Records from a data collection
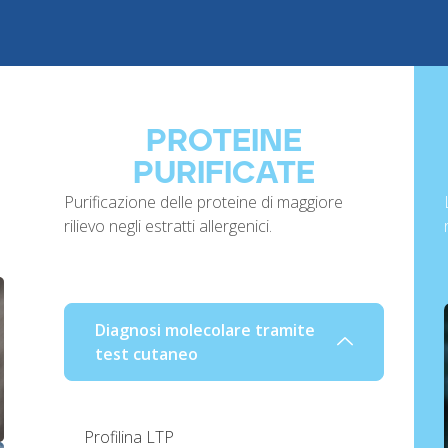
PROTEINE
PURIFICATE
Purificazione delle proteine di maggiore
rilievo negli estratti allergenici.
Diagnosi molecolare tramite
test cutaneo
Profilina LTP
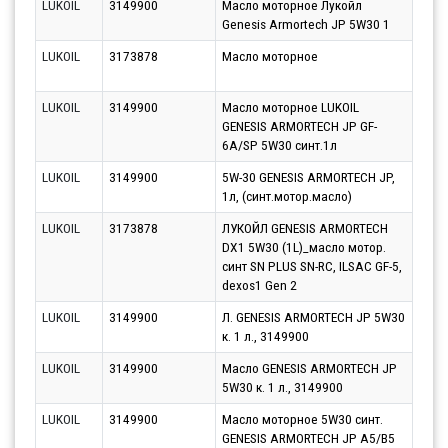
LUKOIL
3149900
Масло моторное Лукойл
Парт
Genesis Armortech JP 5W30 1
10.0
LUKOIL
3173878
Масло моторное
Парт
10.0
LUKOIL
3149900
Масло моторное LUKOIL
Парт
GENESIS ARMORTECH JP GF-
10.0
6A/SP 5W30 синт.1л
LUKOIL
3149900
5W-30 GENESIS ARMORTECH JP,
Парт
1л, (синт.мотор.масло)
10.0
LUKOIL
3173878
ЛУКОЙЛ GENESIS ARMORTECH
Парт
DX1 5W30 (1L)_масло мотор.
10.0
синт SN PLUS SN-RC, ILSAC GF-5,
dexos1 Gen 2
LUKOIL
3149900
Л. GENESIS ARMORTECH JP 5W30
Парт
к. 1 л., 3149900
10.0
LUKOIL
3149900
Масло GENESIS ARMORTECH JP
Парт
5W30 к. 1 л., 3149900
10.0
LUKOIL
3149900
Масло моторное 5W30 синт.
Парт
GENESIS ARMORTECH JP A5/B5
10.0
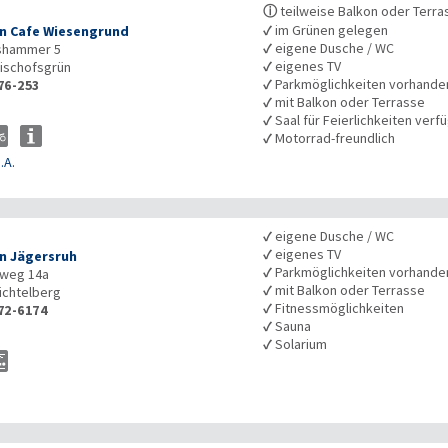
ⓘ
teilweise Balkon oder Terra
✓
im Grünen gelegen
n Cafe Wiesengrund
✓
eigene Dusche / WC
shammer 5
✓
eigenes TV
ischofsgrün
✓
Parkmöglichkeiten vorhande
76-253
✓
mit Balkon oder Terrasse
✓
Saal für Feierlichkeiten verf
✓
Motorrad-freundlich
.A.
✓
eigene Dusche / WC
✓
eigenes TV
n Jägersruh
✓
Parkmöglichkeiten vorhande
dweg 14a
✓
mit Balkon oder Terrasse
ichtelberg
✓
Fitnessmöglichkeiten
72-6174
✓
Sauna
✓
Solarium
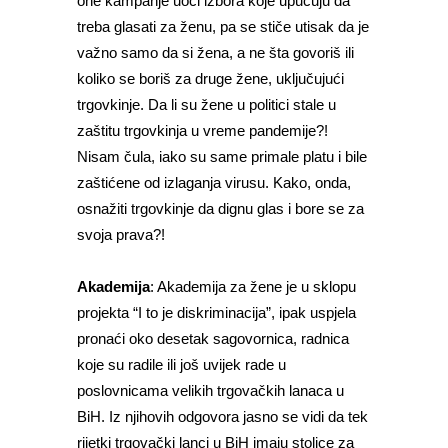
one kampanje uoči izbora koje upućuju da
treba glasati za ženu, pa se stiče utisak da je
važno samo da si žena, a ne šta govoriš ili
koliko se boriš za druge žene, uključujući
trgovkinje. Da li su žene u politici stale u
zaštitu trgovkinja u vreme pandemije?!
Nisam čula, iako su same primale platu i bile
zaštićene od izlaganja virusu. Kako, onda,
osnažiti trgovkinje da dignu glas i bore se za
svoja prava?!
Akademija
: Akademija za žene je u sklopu
projekta “I to je diskriminacija”, ipak uspjela
pronaći oko desetak sagovornica, radnica
koje su radile ili još uvijek rade u
poslovnicama velikih trgovačkih lanaca u
BiH. Iz njihovih odgovora jasno se vidi da tek
rijetki trgovački lanci u BiH imaju stolice za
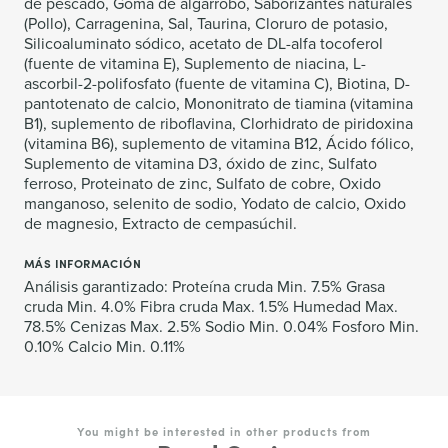
de pescado, Goma de algarrobo, Saborizantes naturales
(Pollo), Carragenina, Sal, Taurina, Cloruro de potasio,
Silicoaluminato sódico, acetato de DL-alfa tocoferol
(fuente de vitamina E), Suplemento de niacina, L-
ascorbil-2-polifosfato (fuente de vitamina C), Biotina, D-
pantotenato de calcio, Mononitrato de tiamina (vitamina
B1), suplemento de riboflavina, Clorhidrato de piridoxina
(vitamina B6), suplemento de vitamina B12, Ácido fólico,
Suplemento de vitamina D3, óxido de zinc, Sulfato
ferroso, Proteinato de zinc, Sulfato de cobre, Oxido
manganoso, selenito de sodio, Yodato de calcio, Oxido
de magnesio, Extracto de cempasúchil.
MÁS INFORMACIÓN
Análisis garantizado: Proteína cruda Min. 7.5% Grasa
cruda Min. 4.0% Fibra cruda Max. 1.5% Humedad Max.
78.5% Cenizas Max. 2.5% Sodio Min. 0.04% Fosforo Min.
0.10% Calcio Min. 0.11%
You might be interested in other products from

Exercise description: Scan the data for lines containing "fuente" and copy all of them.

Result:
(fuente de vitamina E), Suplemento de niacina, L-
ascorbil-2-polifosfato (fuente de vitamina C), Biotina, D-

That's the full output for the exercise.